Job Description
            
                TCS Hiring for AWS Data Lake Administrator
Role - AWS Data Lake Administrator
Experience - 10 to 14 Years
Location - Bengaluru, Hyderabad
Roles & Responsibilities
Key Responsibilities:
- Administer and manage the AWS Data Lake infrastructure, ensuring high availability, security, and performance.
- Configure and manage AWS S3, Lake Formation, and Glue Data Catalog to organize, secure, and catalog data within the data lake.
- Set up and manage Redshift Spectrum for querying and analyzing data stored in S3 using SQL and Redshift.
- Implement and manage data ingestion pipelines to ingest structured and unstructured data from various sources into the data lake using AWS services like Glue ETL, Lambda, and other orchestration tools.

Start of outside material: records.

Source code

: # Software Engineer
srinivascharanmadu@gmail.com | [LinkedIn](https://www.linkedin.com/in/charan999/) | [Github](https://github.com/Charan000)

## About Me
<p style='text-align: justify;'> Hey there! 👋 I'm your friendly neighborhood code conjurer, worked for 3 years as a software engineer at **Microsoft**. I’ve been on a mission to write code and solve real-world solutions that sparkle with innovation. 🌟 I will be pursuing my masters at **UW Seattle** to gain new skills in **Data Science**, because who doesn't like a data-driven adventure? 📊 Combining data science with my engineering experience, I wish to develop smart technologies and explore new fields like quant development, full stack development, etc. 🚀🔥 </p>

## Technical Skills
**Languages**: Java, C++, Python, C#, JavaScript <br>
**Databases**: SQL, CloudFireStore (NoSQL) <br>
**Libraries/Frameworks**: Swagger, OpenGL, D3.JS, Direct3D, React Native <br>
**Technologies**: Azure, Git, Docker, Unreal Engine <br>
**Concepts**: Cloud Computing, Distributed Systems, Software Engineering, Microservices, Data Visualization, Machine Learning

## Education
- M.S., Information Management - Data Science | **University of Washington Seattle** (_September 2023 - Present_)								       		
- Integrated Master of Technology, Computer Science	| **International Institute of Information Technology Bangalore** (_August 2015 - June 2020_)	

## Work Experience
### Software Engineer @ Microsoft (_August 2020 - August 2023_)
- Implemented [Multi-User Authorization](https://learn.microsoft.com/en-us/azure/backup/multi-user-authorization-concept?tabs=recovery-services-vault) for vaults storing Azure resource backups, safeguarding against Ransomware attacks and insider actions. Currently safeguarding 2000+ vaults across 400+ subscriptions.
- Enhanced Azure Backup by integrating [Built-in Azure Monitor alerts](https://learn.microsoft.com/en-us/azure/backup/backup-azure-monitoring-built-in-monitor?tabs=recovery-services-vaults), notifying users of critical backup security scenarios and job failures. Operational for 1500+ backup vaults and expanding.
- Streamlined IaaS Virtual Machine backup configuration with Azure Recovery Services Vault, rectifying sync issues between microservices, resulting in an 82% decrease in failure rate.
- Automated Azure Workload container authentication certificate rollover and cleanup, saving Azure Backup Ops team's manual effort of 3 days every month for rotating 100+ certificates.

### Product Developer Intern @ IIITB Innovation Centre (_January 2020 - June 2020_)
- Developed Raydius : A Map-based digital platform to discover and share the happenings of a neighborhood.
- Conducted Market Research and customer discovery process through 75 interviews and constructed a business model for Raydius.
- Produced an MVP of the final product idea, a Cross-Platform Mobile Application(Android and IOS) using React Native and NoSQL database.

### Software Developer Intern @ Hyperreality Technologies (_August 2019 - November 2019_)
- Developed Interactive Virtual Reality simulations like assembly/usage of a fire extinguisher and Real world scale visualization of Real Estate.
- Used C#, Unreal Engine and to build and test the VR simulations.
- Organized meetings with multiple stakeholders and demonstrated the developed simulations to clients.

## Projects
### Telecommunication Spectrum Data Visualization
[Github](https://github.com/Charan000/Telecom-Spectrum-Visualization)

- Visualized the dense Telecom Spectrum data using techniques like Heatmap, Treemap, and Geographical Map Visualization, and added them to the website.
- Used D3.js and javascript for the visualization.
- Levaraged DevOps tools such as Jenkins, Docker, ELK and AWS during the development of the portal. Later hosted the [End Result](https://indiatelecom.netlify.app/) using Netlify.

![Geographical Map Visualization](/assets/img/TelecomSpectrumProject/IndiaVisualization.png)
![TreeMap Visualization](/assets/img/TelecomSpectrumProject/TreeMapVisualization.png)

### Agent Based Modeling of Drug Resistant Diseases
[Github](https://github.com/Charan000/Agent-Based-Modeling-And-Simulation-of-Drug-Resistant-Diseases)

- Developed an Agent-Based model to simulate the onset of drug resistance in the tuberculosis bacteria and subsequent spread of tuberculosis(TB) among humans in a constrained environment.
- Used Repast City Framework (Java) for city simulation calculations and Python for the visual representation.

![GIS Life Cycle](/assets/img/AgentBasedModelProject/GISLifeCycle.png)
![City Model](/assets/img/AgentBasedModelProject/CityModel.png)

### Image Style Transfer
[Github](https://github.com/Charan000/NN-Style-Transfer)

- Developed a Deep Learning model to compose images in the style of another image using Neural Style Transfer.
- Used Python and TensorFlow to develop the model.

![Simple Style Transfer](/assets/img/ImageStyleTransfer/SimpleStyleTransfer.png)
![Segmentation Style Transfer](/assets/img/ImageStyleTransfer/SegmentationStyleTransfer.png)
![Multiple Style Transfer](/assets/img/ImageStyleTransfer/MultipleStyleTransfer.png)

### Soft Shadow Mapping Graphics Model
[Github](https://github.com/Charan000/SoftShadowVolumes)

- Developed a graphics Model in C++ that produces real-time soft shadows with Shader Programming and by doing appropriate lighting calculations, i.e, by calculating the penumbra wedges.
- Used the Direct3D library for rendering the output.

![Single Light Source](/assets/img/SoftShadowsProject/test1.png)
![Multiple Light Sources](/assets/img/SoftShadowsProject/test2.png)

- Define and enforce data governance policies, access control, and security measures using AWS Lake Formation, ensuring compliance with organizational and regulatory requirements.
- Optimize data storage in S3 through partitioning, compression, and appropriate data formats like Parquet, Avro, or ORC to improve query performance.
- Monitor and manage the Glue Catalog for maintaining metadata, table definitions, and data lineage within the data lake.
- Collaborate with data engineers, architects, and analysts to ensure seamless access to data for analytics and machine learning.
- Troubleshoot and optimize query performance in Redshift Spectrum, and manage workload performance in the data lake environment.
- Implement backup, recovery, and disaster recovery strategies for data lake assets, ensuring data integrity and availability.
- Maintain detailed documentation of data lake architecture, security policies, and data governance procedures.
Qualifications:
- 4-8 years of experience in managing data lake environments, with a focus on AWS data services.
- Strong expertise in AWS services like S3, Lake Formation, Glue, Glue Data Catalog, Redshift Spectrum, and Lambda.
- Good knowledge of SQL and query optimization techniques, particularly in querying data from S3 using Redshift Spectrum and Athena.
- Experience in data ingestion pipelines using AWS Glue ETL, Lambda, and other AWS orchestration tools.
- Strong understanding of data governance, access control, and security best practices in AWS environments.
- Experience with data formats (Parquet, ORC, Avro, JSON) and optimizing data storage for cost and performance.
- Knowledge of data partitioning, compression, and indexing strategies in S3.
- Familiarity with monitoring, troubleshooting, and optimizing AWS Data Lake performance.
- Excellent communication and collaboration skills to work across teams and support business requirements.
AWS certifications, such as AWS Certified Big Data – Specialty or AWS Certified Solutions Architect, are a plus.